In subgroup analysis, a modifying effect of age on the relationship between RFM and periodontitis was observed. Additionally, a L-shaped association between RFM and periodontitis was noted in individuals under 60 years old, while older adults showed a negative association trend. Similar trends were also found between BMI and periodontitis28,29. Individuals under 60 years old with a more active immune response had higher RFM, while the host immune response was not associated with RFM in older adults, which may be a contributing factor to this phenotype. Furthermore, the dilution of the effect of obesity was observed in the older age groups. It is possible that the relationship between obesity and the periodontal condition of older participants was overshadowed by stronger risk factors, such as age28. However, it is still necessary to explore the molecular mechanism underlying the potential relationship between obesity and periodontitis in older adults.
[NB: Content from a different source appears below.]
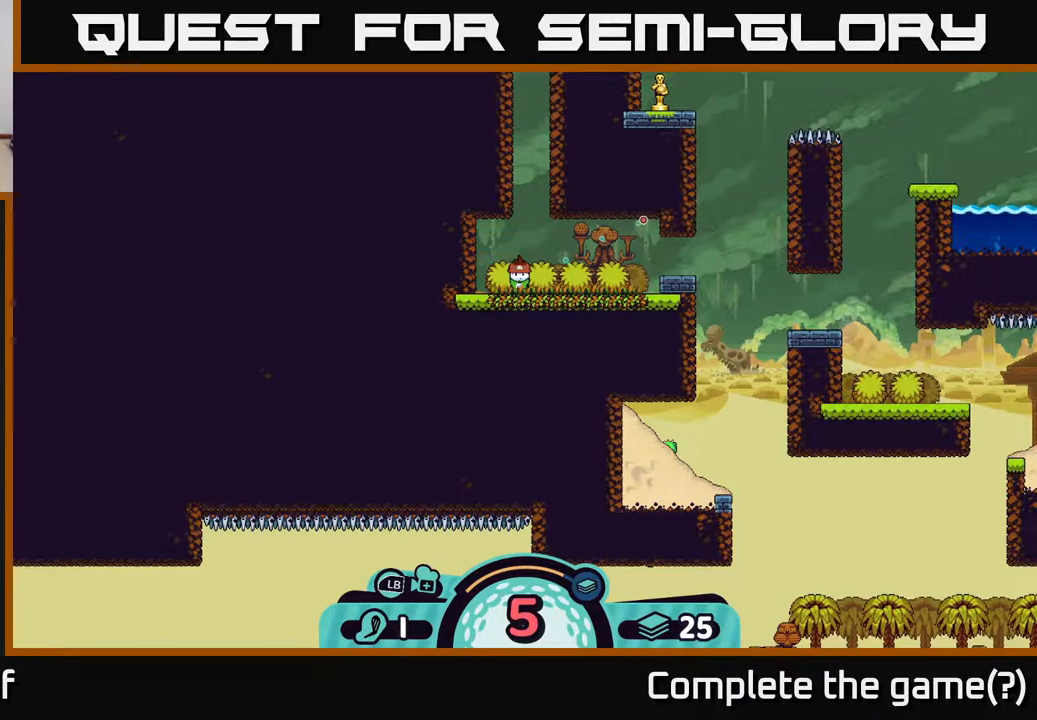
{"buttons": [], "left_stick": "center", "right_stick": "center", "events": []}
This study presents several notable strengths. Firstly, the analysis was carried out on a substantial sample size, enhancing the reliability of the findings. Moreover, RFM is simpler to evaluate compared to DXA and does not involve radiation, making it more practical for use in clinical settings. Notably, the study is pioneering in uncovering a positive correlation between RFM and periodontal disease. Nevertheless, it is important to acknowledge various limitations that require consideration. Primarily, the cross-sectional design of the study precludes definitively establishing a causal relationship between RFM and periodontal health. Additionally, the study's data are specific to the U.S. population and may not be generalizable to other countries. In analytic epidemiology, achieving high internal validity is crucial. Therefore, future studies should prioritize this aspect over national representativeness of the data (external validity). Lastly, the presence of unmeasured variables impeded the full adjustment for all potential confounding factors. To address these limitations, future research endeavors should involve multi-center prospective trials to verify any potential causal associations.

Conclusions

RFM is positively associated with periodontitis in U.S. adults, particularly in those under 60 years old.